France beat Paraguay 1 to 0 in a physical, uncomfortable last-16 match, with Mbappé scoring the decisive penalty in the 70th minute. Reuters described France as showing they could “get their hands dirty,” a phrase that may matter more than any beautiful attacking move at this stage of the tournament.
This is how World Cups are won.
Not only with brilliant football. With ugly football. With patience. With penalties. With the ability to keep your head when the match is trying to drag you into chaos.
Mbappé now has seven goals at this tournament and 19 career World Cup goals.
That number is almost ridiculous. He is not waiting to inherit the World Cup from Messi and Ronaldo. He is trying to take control of it while they are still standing on the same stage.
Messi is protecting a legacy.
Mbappé is building one in real time.
Ronaldo is still standing in the spotlight
Cristiano Ronaldo’s World Cup is different because everyone can feel the ending nearby.
He is 41. He is playing in a record sixth World Cup. He has confirmed that this tournament will be his last.
That makes every Portugal match feel heavier.
A Ronaldo shot is no longer just a shot. A substitution is no longer just a substitution. A penalty is no longer only a chance to score. It could be part of the final chapter of one of football’s longest superstar stories.
He has three goals in the tournament and has already made history by becoming the first player to score in six different World Cups.
Portugal’s meeting with Spain carries all the usual rivalry, tension and danger. But Ronaldo adds something else: finality.
Messi is fighting time.
Ronaldo is facing the ending.
The Golden Boot is now a tournament inside the tournament
This is what makes the knockout rounds so addictive.
Every goal now changes more than one story.
Messi, Mbappé and Haaland are level on seven goals. Kane has six. Ronaldo remains part of the wider star conversation because every Portugal match could be his last World Cup night.
The Golden Boot is no longer just a scoring chart.
It is the tournament inside the tournament.
One Kane goal against Norway could pull him level with Haaland. One Haaland goal could put him ahead of Messi and Mbappé. One Messi free kick could make the football world stop again. One Mbappé penalty could push him closer to records that once seemed untouchable.
This is why star power matters.
It gives every attack a second meaning.
The ball is not only moving toward goal. It is moving toward history.
Why this World Cup suddenly feels like a classic
Before the tournament, the fear was that expansion would make the World Cup weaker.
Forty-eight teams. One hundred and four matches. More places, more games, more risk of imbalance. FIFA itself describes 2026 as the biggest edition in tournament history.
But the knockout rounds have created the answer the tournament needed.

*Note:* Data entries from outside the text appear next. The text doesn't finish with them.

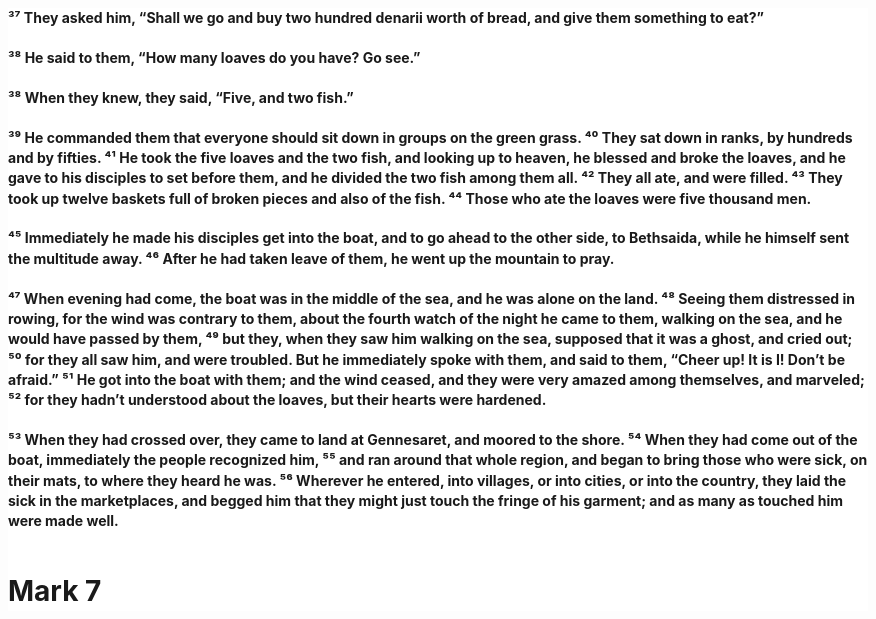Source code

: 
#### ³⁷ They asked him, “Shall we go and buy two hundred denarii worth of bread, and give them something to eat?” 


#### ³⁸ He said to them, “How many loaves do you have? Go see.” 


#### ³⁸ When they knew, they said, “Five, and two fish.” 


#### ³⁹ He commanded them that everyone should sit down in groups on the green grass. ⁴⁰ They sat down in ranks, by hundreds and by fifties. ⁴¹ He took the five loaves and the two fish, and looking up to heaven, he blessed and broke the loaves, and he gave to his disciples to set before them, and he divided the two fish among them all. ⁴² They all ate, and were filled. ⁴³ They took up twelve baskets full of broken pieces and also of the fish. ⁴⁴ Those who ate the loaves were five thousand men. 


#### ⁴⁵ Immediately he made his disciples get into the boat, and to go ahead to the other side, to Bethsaida, while he himself sent the multitude away. ⁴⁶ After he had taken leave of them, he went up the mountain to pray. 


#### ⁴⁷ When evening had come, the boat was in the middle of the sea, and he was alone on the land. ⁴⁸ Seeing them distressed in rowing, for the wind was contrary to them, about the fourth watch of the night he came to them, walking on the sea,  and he would have passed by them, ⁴⁹ but they, when they saw him walking on the sea, supposed that it was a ghost, and cried out; ⁵⁰ for they all saw him, and were troubled. But he immediately spoke with them, and said to them, “Cheer up! It is I! Don’t be afraid.” ⁵¹ He got into the boat with them; and the wind ceased, and they were very amazed among themselves, and marveled; ⁵² for they hadn’t understood about the loaves, but their hearts were hardened. 


#### ⁵³ When they had crossed over, they came to land at Gennesaret, and moored to the shore. ⁵⁴ When they had come out of the boat, immediately the people recognized him, ⁵⁵ and ran around that whole region, and began to bring those who were sick, on their mats, to where they heard he was. ⁵⁶ Wherever he entered, into villages, or into cities, or into the country, they laid the sick in the marketplaces, and begged him that they might just touch the fringe of his garment; and as many as touched him were made well. 

# Mark 7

The expanded format gave us scale.
The stars gave it a heartbeat.
Argentina were pushed to extra time by Cape Verde. France had to grind past Paraguay. England survived Mexico with 10 men. Norway sent Brazil home. Portugal and Spain are preparing for a night that could define Ronaldo’s farewell.
This is not a diluted World Cup.
This is a dangerous one.
And danger is exactly where great players become unforgettable.

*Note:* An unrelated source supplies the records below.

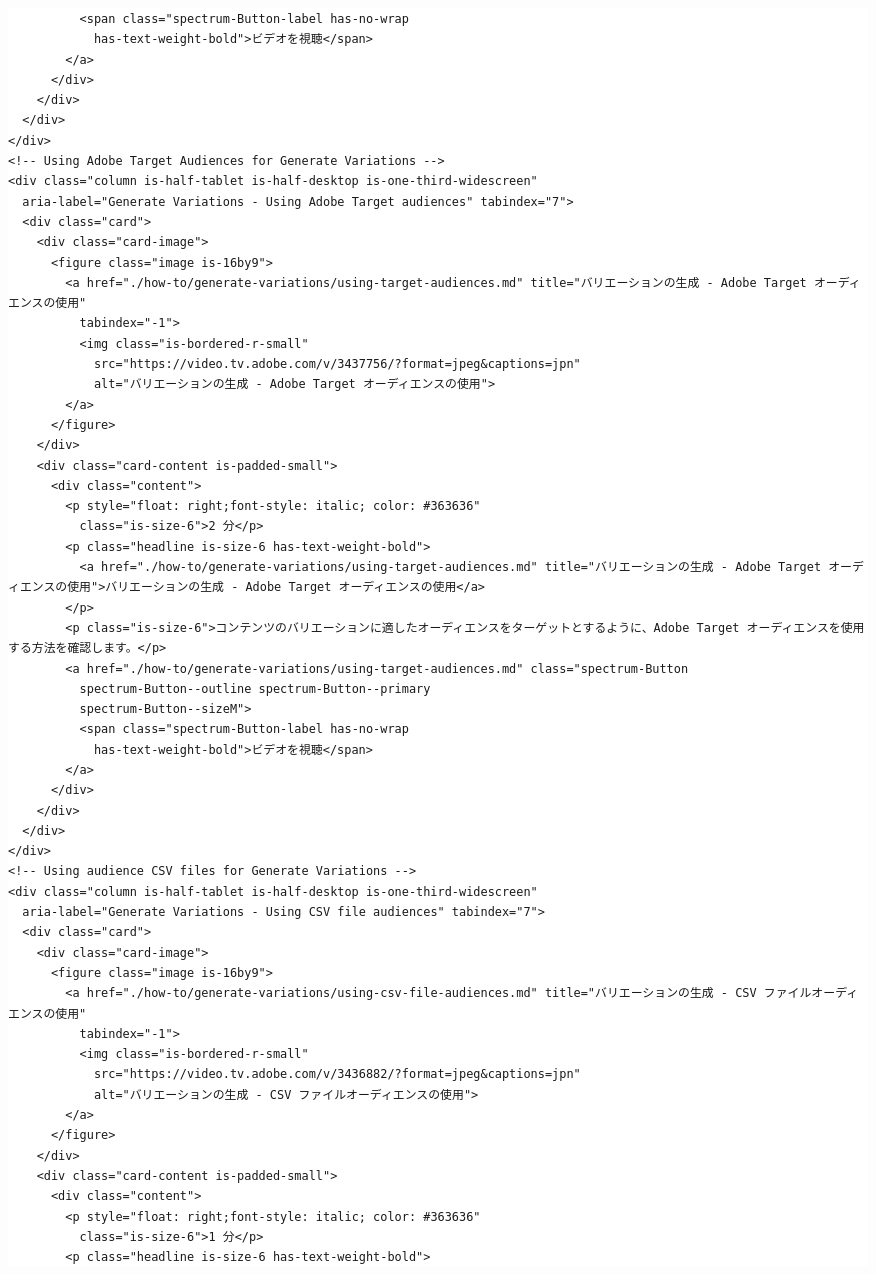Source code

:               <span class="spectrum-Button-label has-no-wrap
                has-text-weight-bold">ビデオを視聴</span>
            </a>
          </div>
        </div>
      </div>
    </div>
    <!-- Using Adobe Target Audiences for Generate Variations -->
    <div class="column is-half-tablet is-half-desktop is-one-third-widescreen"
      aria-label="Generate Variations - Using Adobe Target audiences" tabindex="7">
      <div class="card">
        <div class="card-image">
          <figure class="image is-16by9">
            <a href="./how-to/generate-variations/using-target-audiences.md" title="バリエーションの生成 - Adobe Target オーディエンスの使用"
              tabindex="-1">
              <img class="is-bordered-r-small"
                src="https://video.tv.adobe.com/v/3437756/?format=jpeg&captions=jpn"
                alt="バリエーションの生成 - Adobe Target オーディエンスの使用">
            </a>
          </figure>
        </div>
        <div class="card-content is-padded-small">
          <div class="content">
            <p style="float: right;font-style: italic; color: #363636"
              class="is-size-6">2 分</p>
            <p class="headline is-size-6 has-text-weight-bold">
              <a href="./how-to/generate-variations/using-target-audiences.md" title="バリエーションの生成 - Adobe Target オーディエンスの使用">バリエーションの生成 - Adobe Target オーディエンスの使用</a>
            </p>
            <p class="is-size-6">コンテンツのバリエーションに適したオーディエンスをターゲットとするように、Adobe Target オーディエンスを使用する方法を確認します。</p>
            <a href="./how-to/generate-variations/using-target-audiences.md" class="spectrum-Button
              spectrum-Button--outline spectrum-Button--primary
              spectrum-Button--sizeM">
              <span class="spectrum-Button-label has-no-wrap
                has-text-weight-bold">ビデオを視聴</span>
            </a>
          </div>
        </div>
      </div>
    </div>
    <!-- Using audience CSV files for Generate Variations -->
    <div class="column is-half-tablet is-half-desktop is-one-third-widescreen"
      aria-label="Generate Variations - Using CSV file audiences" tabindex="7">
      <div class="card">
        <div class="card-image">
          <figure class="image is-16by9">
            <a href="./how-to/generate-variations/using-csv-file-audiences.md" title="バリエーションの生成 - CSV ファイルオーディエンスの使用"
              tabindex="-1">
              <img class="is-bordered-r-small"
                src="https://video.tv.adobe.com/v/3436882/?format=jpeg&captions=jpn"
                alt="バリエーションの生成 - CSV ファイルオーディエンスの使用">
            </a>
          </figure>
        </div>
        <div class="card-content is-padded-small">
          <div class="content">
            <p style="float: right;font-style: italic; color: #363636"
              class="is-size-6">1 分</p>
            <p class="headline is-size-6 has-text-weight-bold">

When Messi receives the ball, everyone leans forward.
When Mbappé starts running, the stadium changes sound.
When Kane stands over a penalty, England holds its breath.
When Ronaldo looks toward goal, the past walks beside him.
When Haaland waits between centre-backs, every cross feels loaded.
The biggest World Cup ever has become something sharper than a festival and more dramatic than a long schedule.
It has become a stage.
https://www.youtube.com/watch?v=P6gQ3s2Nntc
Messi, Mbappé, Kane, Ronaldo and Haaland all arrived carrying different versions of greatness. One is fighting time. One is chasing history. One is carrying England. One is staring down the end. One has just knocked out Brazil.
Now Kane meets Haaland.
The Golden Boot race is burning.
The quarter-finals are waiting.
And the World Cup of Stars has fully arrived.